Overall, the present research has practical implications and offers avenues for future research. For instance, given the important role that teachers’ passion plays in the PTM, promoting teachers’ passion for teaching is encouraged. More specifically, teachers could be trained on how to be more passionate about their professions through strength-based interventions promoting passion (Dubreuil et al., 2016; Ho et al., 2018) and adopting strategies to cultivate passion in the classroom (Chen et al., 2021). Alongside their passion, teachers’ positive emotions should also be elevated through learning opportunities such as workshops on emotional regulation techniques, to promote positive emotions and reduce negative ones in classroom settings or among colleagues. In addition, given that autonomy-supportive environments promote teachers’ and students’ positive emotions and students’ HP, teachers are encouraged to learn how to create such environments with the help of institutional support. More specifically, teachers could include opportunities for students to make choices in pedagogical materials, such as choosing a topic for an assignment, while fostering a healthy learning environment in which students feel supported in exercising their free will. These results pave the way for interesting future research into the transmission of passion, either by solidifying the role of emotional contagion in interpersonal interactions to better understand behavioral synchronization or by deconstructing emotional contagion through human-robot interactions.

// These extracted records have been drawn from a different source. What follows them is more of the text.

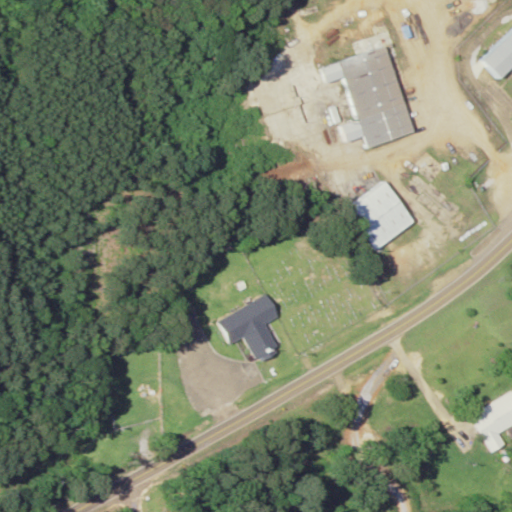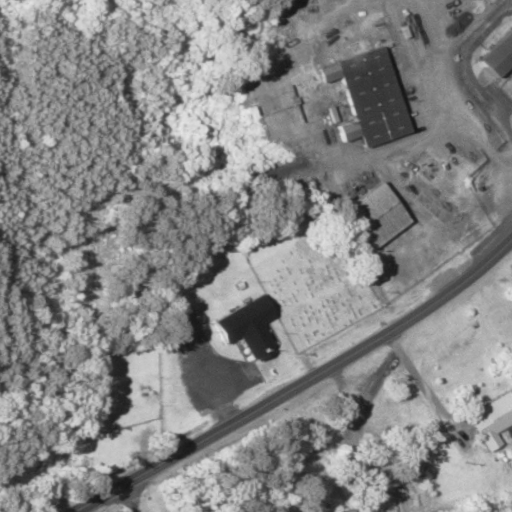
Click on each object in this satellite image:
building: (498, 54)
building: (366, 93)
building: (373, 216)
building: (178, 283)
building: (239, 328)
road: (299, 381)
building: (487, 419)
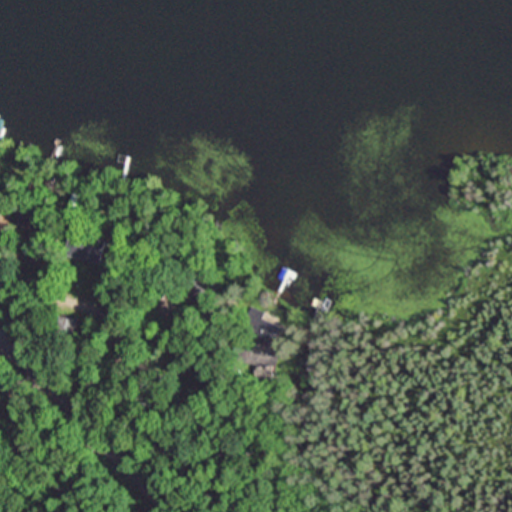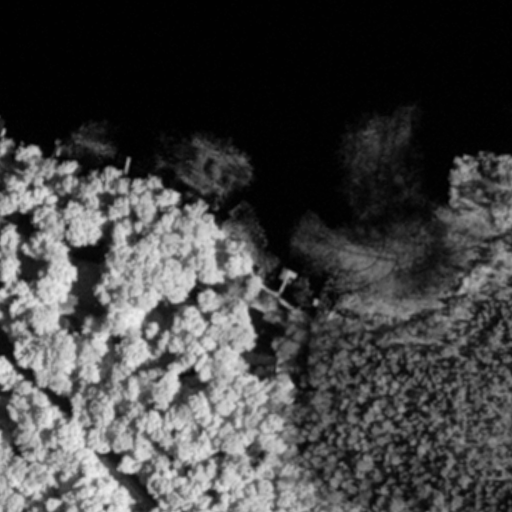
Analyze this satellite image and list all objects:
road: (97, 444)
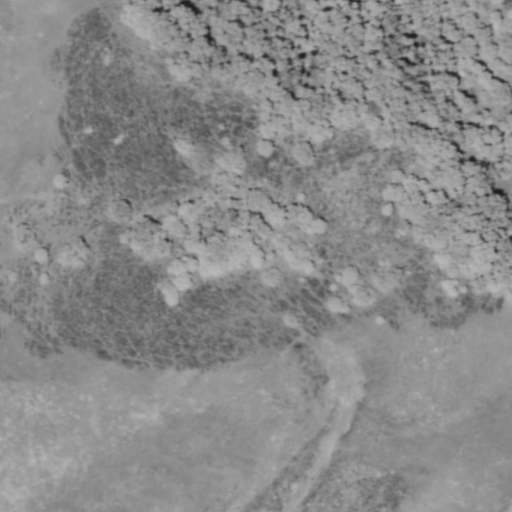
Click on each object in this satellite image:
road: (279, 509)
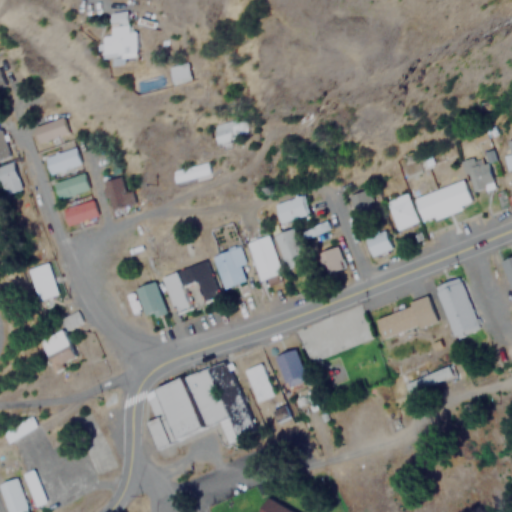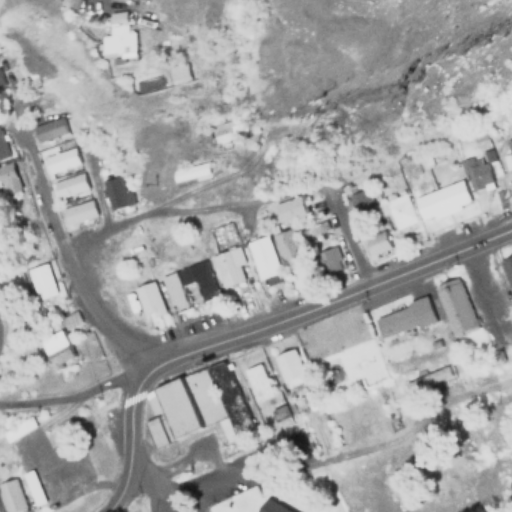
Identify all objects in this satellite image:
road: (45, 181)
road: (162, 209)
road: (319, 302)
road: (103, 314)
road: (511, 378)
road: (64, 394)
road: (129, 448)
road: (343, 455)
road: (150, 474)
park: (280, 497)
building: (270, 506)
parking lot: (197, 508)
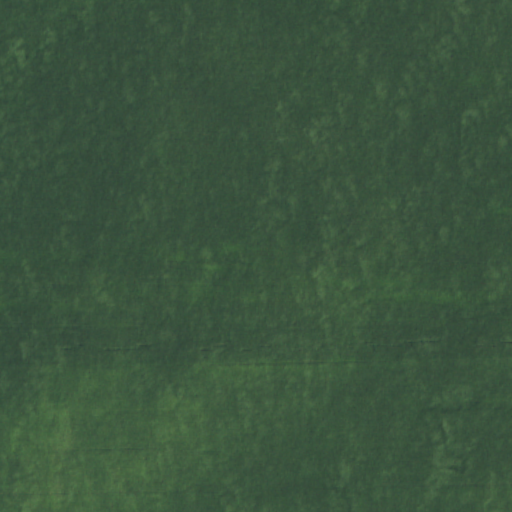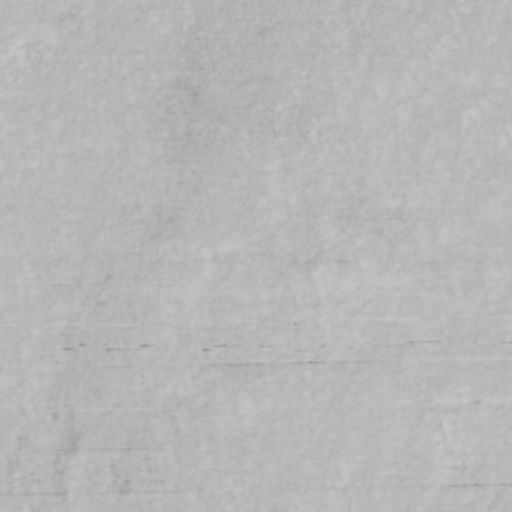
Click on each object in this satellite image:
road: (256, 347)
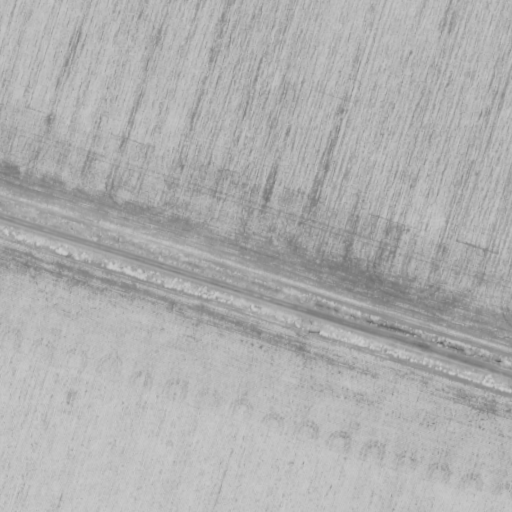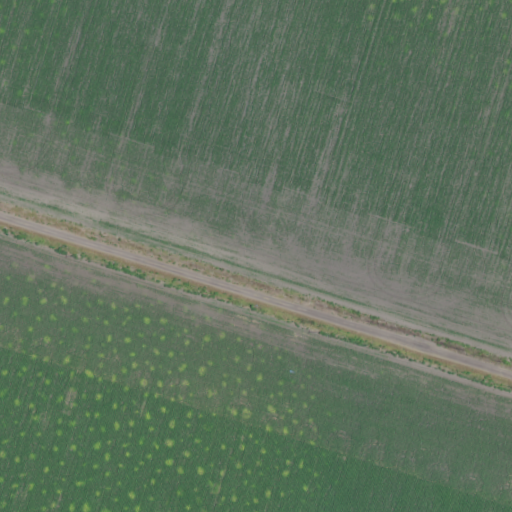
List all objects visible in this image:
crop: (282, 135)
road: (256, 286)
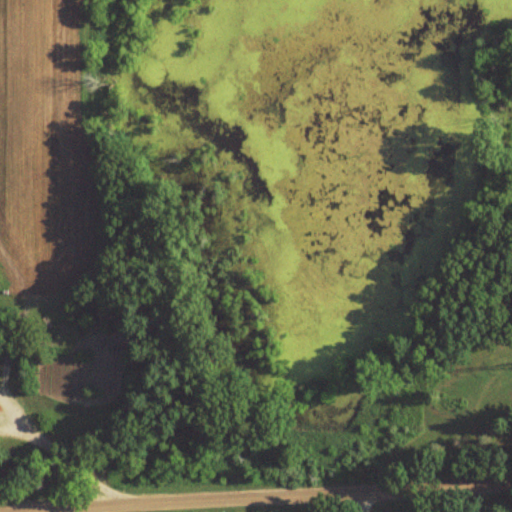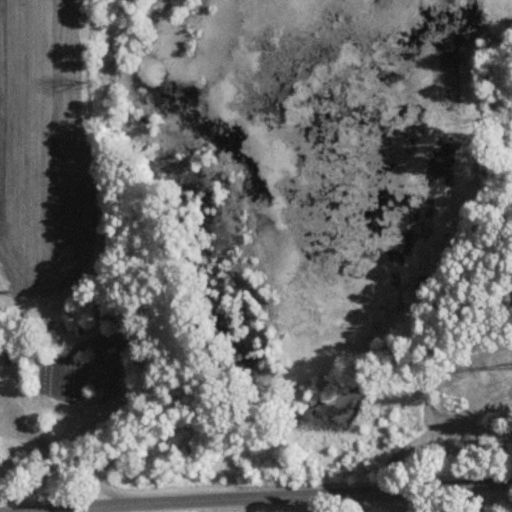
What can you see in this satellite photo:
road: (256, 494)
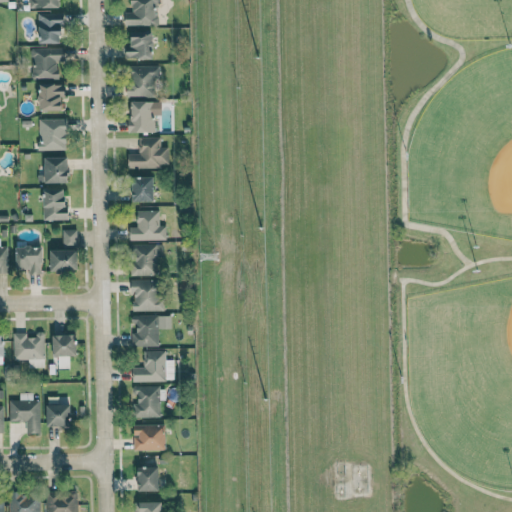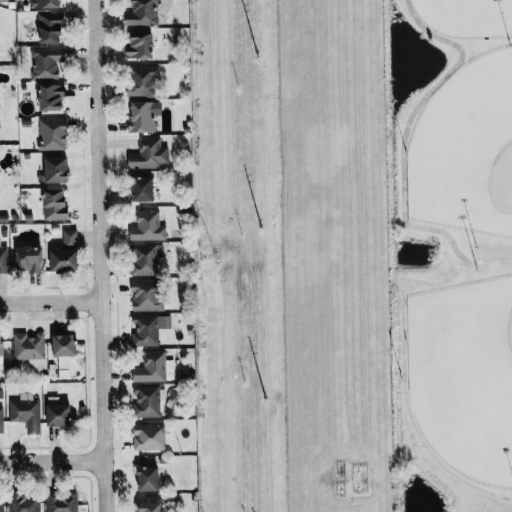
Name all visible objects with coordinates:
building: (44, 3)
building: (141, 13)
park: (466, 17)
building: (49, 27)
building: (139, 45)
building: (46, 61)
building: (141, 80)
building: (50, 96)
building: (142, 115)
road: (404, 130)
building: (51, 134)
park: (465, 151)
building: (149, 154)
building: (54, 170)
building: (141, 189)
building: (54, 204)
building: (147, 226)
building: (69, 238)
power tower: (207, 239)
park: (450, 253)
road: (100, 256)
building: (28, 258)
building: (3, 259)
building: (144, 259)
building: (63, 260)
building: (146, 295)
road: (51, 301)
building: (148, 328)
building: (1, 348)
building: (29, 348)
building: (63, 348)
road: (401, 361)
building: (153, 367)
park: (464, 376)
building: (146, 401)
building: (25, 411)
building: (57, 415)
building: (1, 418)
building: (148, 437)
road: (51, 461)
building: (147, 478)
building: (24, 501)
building: (61, 501)
building: (1, 506)
building: (147, 506)
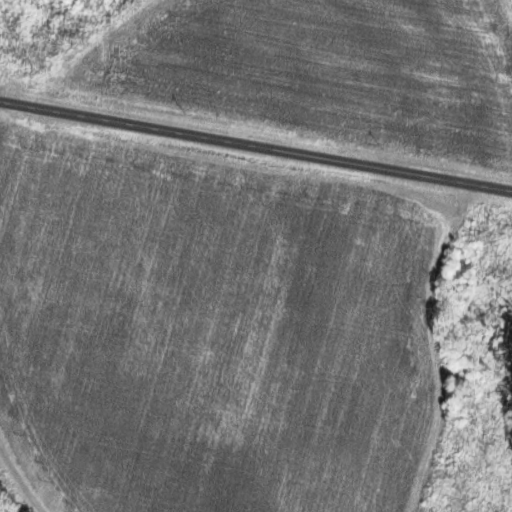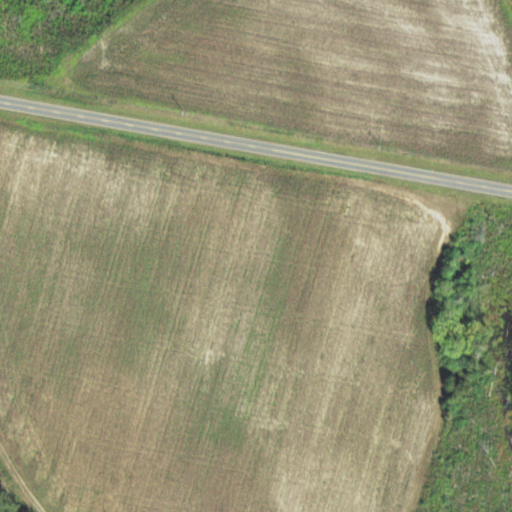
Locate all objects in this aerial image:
road: (255, 148)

In sum, findings from these studies provide empirical support for the PTM from students’ and teachers’ perspectives. Emotions facilitated the transmission of passion between teachers and students in both studies. While positive emotions promoted students’ HP and to a lesser extent their OP, negative emotions promoted only students’ OP. Additional research is required to replicate the PTM with different mediators, methodological approaches, and populations, as well as uncover the nuances of these interactions to gain a better understanding of the experiences of co-occurring emotions in learning environments.

The contagion of teachers’ passion to students is an area of uncharted territory that leaves us with more questions than answers. If the ability to influence the emotional climate of a classroom can have a long-lasting impact on students’ attitudes, then the challenge for future research is to find solid empirical evidence to improve upon this proposed passion transmission process.